Fourth, our evaluation focused on geometric proxy metrics (DSC, HD, and pixel-based MAE) rather than the final downstream clinical metrics (e.g., Ejection Fraction correlation, or wall thickness error in mm). Our reported sub-pixel MAE (average ~ 1.13 pixels) demonstrates high precision on the standardized 112 × 112 image, but a direct conversion to millimeters (mm) is not straightforward, as it requires patient-specific pixel/mm scaling factors not consistently available in the datasets. Therefore, a direct comparison with studies reporting error in mm, such as Duffy et al.11, is not appropriate. A future study must validate the direct correlation and agreement between our model’s automated outputs and expert-derived clinical parameters using original-resolution images.

Finally, our study did not include a cross-dataset evaluation to assess generalization. A full cross-dataset validation of the entire MTL model is inherently challenging, as the public datasets for segmentation (CAMUS, EchoNet-Dynamic) and keypoint detection (EchoNet-LVH) are acquired from different echocardiographic views (A4C vs. PLAX, respectively). Future work should focus on validating the framework on multi-view, multi-task datasets or performing domain adaptation to bridge this gap.

Conclusion

The accurate and reproducible assessment of left ventricular function and structure is critical for cardiovascular diagnosis, yet the manual analysis of echocardiograms remains a significant clinical challenge due to its time-consuming nature and inter-observer variability.
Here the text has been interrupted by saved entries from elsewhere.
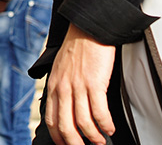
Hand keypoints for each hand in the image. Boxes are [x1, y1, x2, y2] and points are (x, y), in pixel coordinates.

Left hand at [44, 24, 115, 144]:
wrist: (88, 28)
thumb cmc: (77, 47)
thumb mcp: (59, 68)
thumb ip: (59, 87)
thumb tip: (64, 107)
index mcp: (53, 86)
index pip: (52, 120)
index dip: (59, 138)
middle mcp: (63, 88)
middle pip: (66, 127)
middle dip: (75, 144)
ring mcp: (78, 86)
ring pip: (83, 123)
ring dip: (94, 137)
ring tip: (100, 141)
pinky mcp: (94, 83)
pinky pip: (99, 112)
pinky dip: (105, 125)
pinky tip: (109, 128)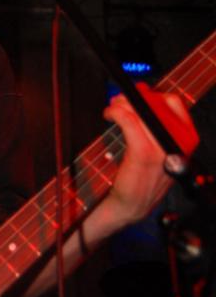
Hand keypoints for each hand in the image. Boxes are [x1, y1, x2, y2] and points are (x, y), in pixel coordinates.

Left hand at [102, 85, 198, 227]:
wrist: (133, 203)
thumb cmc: (143, 174)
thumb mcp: (158, 146)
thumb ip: (156, 122)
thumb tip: (143, 93)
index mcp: (187, 138)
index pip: (174, 102)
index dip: (152, 94)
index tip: (138, 94)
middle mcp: (179, 142)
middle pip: (155, 102)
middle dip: (132, 97)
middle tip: (118, 101)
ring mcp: (162, 147)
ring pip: (139, 109)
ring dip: (121, 104)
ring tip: (112, 110)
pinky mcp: (143, 152)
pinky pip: (127, 120)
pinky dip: (115, 112)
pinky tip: (109, 116)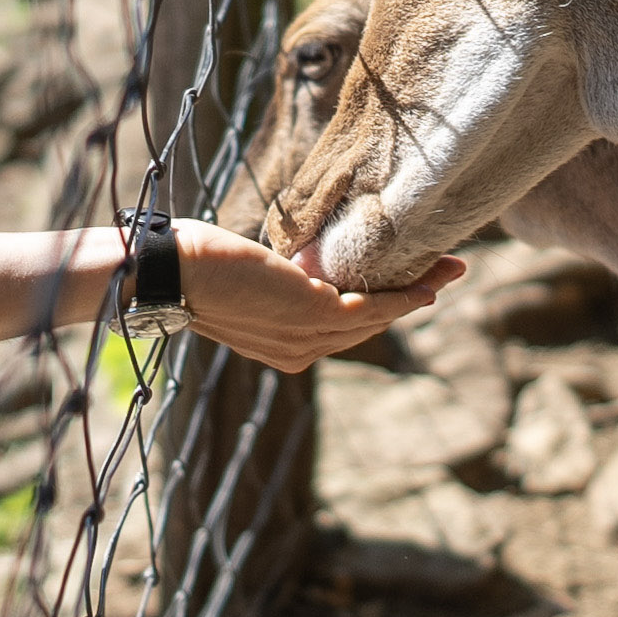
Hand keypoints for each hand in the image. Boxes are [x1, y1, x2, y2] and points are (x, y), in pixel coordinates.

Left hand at [176, 221, 460, 371]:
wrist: (170, 272)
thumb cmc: (196, 267)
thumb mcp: (247, 280)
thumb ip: (278, 281)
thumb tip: (296, 264)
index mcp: (285, 348)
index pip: (344, 329)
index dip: (383, 307)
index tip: (413, 288)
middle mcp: (299, 352)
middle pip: (369, 326)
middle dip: (410, 299)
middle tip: (444, 274)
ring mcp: (306, 337)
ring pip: (375, 317)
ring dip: (416, 292)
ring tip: (447, 271)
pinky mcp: (311, 313)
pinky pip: (369, 307)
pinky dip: (400, 295)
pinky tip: (423, 282)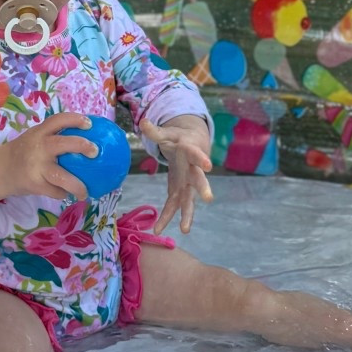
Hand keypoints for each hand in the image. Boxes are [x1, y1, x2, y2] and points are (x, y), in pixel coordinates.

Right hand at [3, 112, 94, 201]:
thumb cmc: (23, 152)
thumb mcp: (34, 137)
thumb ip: (53, 137)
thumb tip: (86, 139)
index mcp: (39, 132)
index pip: (58, 120)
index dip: (75, 120)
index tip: (90, 124)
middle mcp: (39, 147)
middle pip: (63, 144)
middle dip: (82, 146)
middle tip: (95, 152)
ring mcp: (37, 167)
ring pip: (61, 176)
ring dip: (77, 185)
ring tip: (85, 192)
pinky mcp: (35, 184)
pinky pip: (55, 191)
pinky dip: (62, 193)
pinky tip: (66, 193)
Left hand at [143, 117, 212, 234]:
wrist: (191, 146)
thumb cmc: (178, 139)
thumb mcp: (167, 133)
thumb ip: (155, 131)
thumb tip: (143, 122)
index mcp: (190, 153)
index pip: (196, 155)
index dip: (201, 159)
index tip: (208, 165)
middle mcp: (192, 171)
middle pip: (198, 179)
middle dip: (203, 188)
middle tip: (209, 198)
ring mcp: (187, 184)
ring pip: (189, 200)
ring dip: (187, 214)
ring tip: (185, 229)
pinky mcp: (180, 193)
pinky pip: (173, 207)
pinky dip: (166, 218)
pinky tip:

In this research, we addressed this challenge by introducing and validating a novel MTL framework for the comprehensive and automated assessment of the left ventricle in echocardiographic images. This framework successfully integrates two critical clinical tasks, left ventricle segmentation for systolic function assessment and keypoint detection for wall thickness measurement, into a single, unified model.

Our experimental results on three large public datasets demonstrated that the proposed approach achieves state-of-the-art performance in both tasks. More importantly, our ablation study proved that the concurrent learning of these two tasks, due to synergistic learning, leads to improved performance in both domains. This study presents a novel, integrated solution that unifies the geometric assessment of LV function (via segmentation) and structure (via keypoint detection). While other comprehensive systems exist that perform this combined assessment using regression or full epicardial segmentation, our lightweight MTL framework is the first to validate this specific and interpretable task-pairing (segmentation + keypoint heatmaps). This approach has the potential to optimize clinical workflows, reduce the workload of cardiologists, and, by providing fast, accurate, and reproducible measurements, significantly contribute to the early diagnosis and better management of cardiovascular diseases.

Future work will focus on extending this framework to incorporate temporal information from entire video sequences, enabling the analysis of dynamic features such as regional wall motion abnormalities. Furthermore, we plan to adapt the model for 3D echocardiography to provide a more complete geometric and volumetric assessment. Validating this extended framework on large-scale, multi-center clinical datasets will be a crucial next step to ensure its robustness and generalizability before clinical adoption.